NIST answers to questions on continuous monitoring suggest no drastic change in approach
In the wake of the release of its updated Special Publication 800-37, Guide for Applying the Risk Management Framework to Federal Information Systems, which among other things calls for federal agencies to continuously monitor the security controls associated with their information systems, the Computer Security Division of the National Institute for Standards and Technology (NIST) today published a set of frequently asked questions (and answers to those questions) on continuous monitoring. In contrast to some initial interpretations of pending changes in the application of federal certification and accreditation processes, this guidance from NIST makes it quite clear that it envisions continuous monitoring as an additional component of security program procedures followed to authorize systems, not as a substitute for them. It would seem that NIST is positioning continuous monitoring simply as an additional, and very valuable, source of information for agencies making risk-based decisions about the security of their information systems. This positioning is consistent with language in a memorandum from OMB distributed to all department and agency heads in April, as is the point made in both documents that by performing continuous monitoring, agencies meet the periodic testing and evaluation requirement under the Federal Information Security Management Act (FISMA).
The consideration of continuous monitoring as an additive element to existing federal information security program practices inevitably raises the question of agency resources needed to comply with expanded obligations.
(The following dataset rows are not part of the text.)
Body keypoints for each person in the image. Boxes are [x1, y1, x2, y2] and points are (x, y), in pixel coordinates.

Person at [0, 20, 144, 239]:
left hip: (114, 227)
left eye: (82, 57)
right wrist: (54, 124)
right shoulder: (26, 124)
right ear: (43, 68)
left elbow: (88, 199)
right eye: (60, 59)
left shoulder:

In the context of arguing for the record that conventional certification and accreditation practices are expensive to follow and provide little value in terms of actually securing agency systems and environments, many federal agency officials have questioned the economic wisdom of continuing to authorize their systems using existing methods and approaches. While the Department of State has, so far, continued to conduct security authorization activities and produce accreditation package documentation in parallel with its relatively new automated risk-scoring approach to security posture assessment, other agencies appear to believe that current compliance approaches mandated under FISMA (and OMB Circular A-130) will be deprecated in favor of some other, yet-to-be determined mechanism, whether by executive agency action or by act of Congress. These agencies, notably including NASA, have sought to re-allocate resources away from authorization tasks in favor of standing up continuous monitoring capabilities.
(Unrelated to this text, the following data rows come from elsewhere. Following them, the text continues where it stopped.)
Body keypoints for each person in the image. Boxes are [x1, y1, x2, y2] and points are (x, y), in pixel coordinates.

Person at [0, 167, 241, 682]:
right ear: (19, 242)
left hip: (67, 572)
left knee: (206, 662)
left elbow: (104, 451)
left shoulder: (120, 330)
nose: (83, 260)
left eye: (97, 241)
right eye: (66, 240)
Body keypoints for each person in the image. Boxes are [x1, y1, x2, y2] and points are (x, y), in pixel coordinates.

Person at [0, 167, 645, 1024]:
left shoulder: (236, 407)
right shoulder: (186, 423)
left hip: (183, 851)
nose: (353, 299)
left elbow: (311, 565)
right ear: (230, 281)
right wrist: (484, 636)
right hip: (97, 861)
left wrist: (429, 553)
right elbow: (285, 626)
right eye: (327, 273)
While it may be hard to see continuous monitoring as a negative, even if it does not represent a real shift away from compliance-driven processes, making the newer requirements simply additive, rather than revisionary, seems to be a lost opportunity to pursue real enhancements in agency security postures. The current emphasis for OMB is on moving the government toward more streamlined and more frequent security reporting, via the CyberScope online reporting solution. For its initial rollout, and perhaps until the information being reported is revised significantly, changing the submission mechanism and frequency of reporting doesn’t get to the heart of the problem in federal security practices, which is too great a reliance on compliance exercises rather than real situational awareness. If agency CISO’s and Congress all agree that compliance with security guidance does not equal actual improved security, then more frequent compliance checks cannot be the answer. The potential remains, depending on how continuous monitoring is implemented among agencies, for agencies to settle on a more appropriate set of security metrics than those currently required for reporting under FISMA. If, however, there is no change in the level of documentation and procedural requirements associated with system authorization, then many agencies may not have the resources within their security programs to make a genuine and sustained effort on continuous monitoring.
2 Comments on “NIST answers to questions on continuous monitoring suggest no drastic change in approach”
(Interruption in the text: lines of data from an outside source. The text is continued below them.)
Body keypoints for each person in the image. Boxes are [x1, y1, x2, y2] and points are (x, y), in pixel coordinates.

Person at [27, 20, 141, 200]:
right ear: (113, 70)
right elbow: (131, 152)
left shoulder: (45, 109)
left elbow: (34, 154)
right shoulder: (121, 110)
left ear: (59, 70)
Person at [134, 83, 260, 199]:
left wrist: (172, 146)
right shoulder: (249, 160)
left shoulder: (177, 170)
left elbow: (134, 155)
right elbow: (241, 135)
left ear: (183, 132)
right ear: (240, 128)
800-37 only requires 3 artifacts — SSP, SAR, POA&M. Usually its agency policies that make these 3 documents into the size of books. There’s nothing that should stop agencies from referencing other systems development and engineering documentation and using something like the SSP as a pointer document.
Cross-referencing among documents is encouraged, including among separately authorized systems from which a given system may “inherit” controls (like physical and environmental protection from a data center that hosts multiple, separately accredited systems). The SSP is also supposed to be a pointer to other sources of detail, but that detail usually has to exist or be developed to be referenceable. With respect to the Security Assessment Report in particular, there is an enormous level of effort required to complete a full assessment using SP800-53A, so the fact that the “required” final document need not be enormous doesn’t remove the burden from agencies of providing detailed control assessments for a large proportion of the 198 controls in 800-53. Even if a lot of these are derived from common controls, the level of effort should not be underestimated.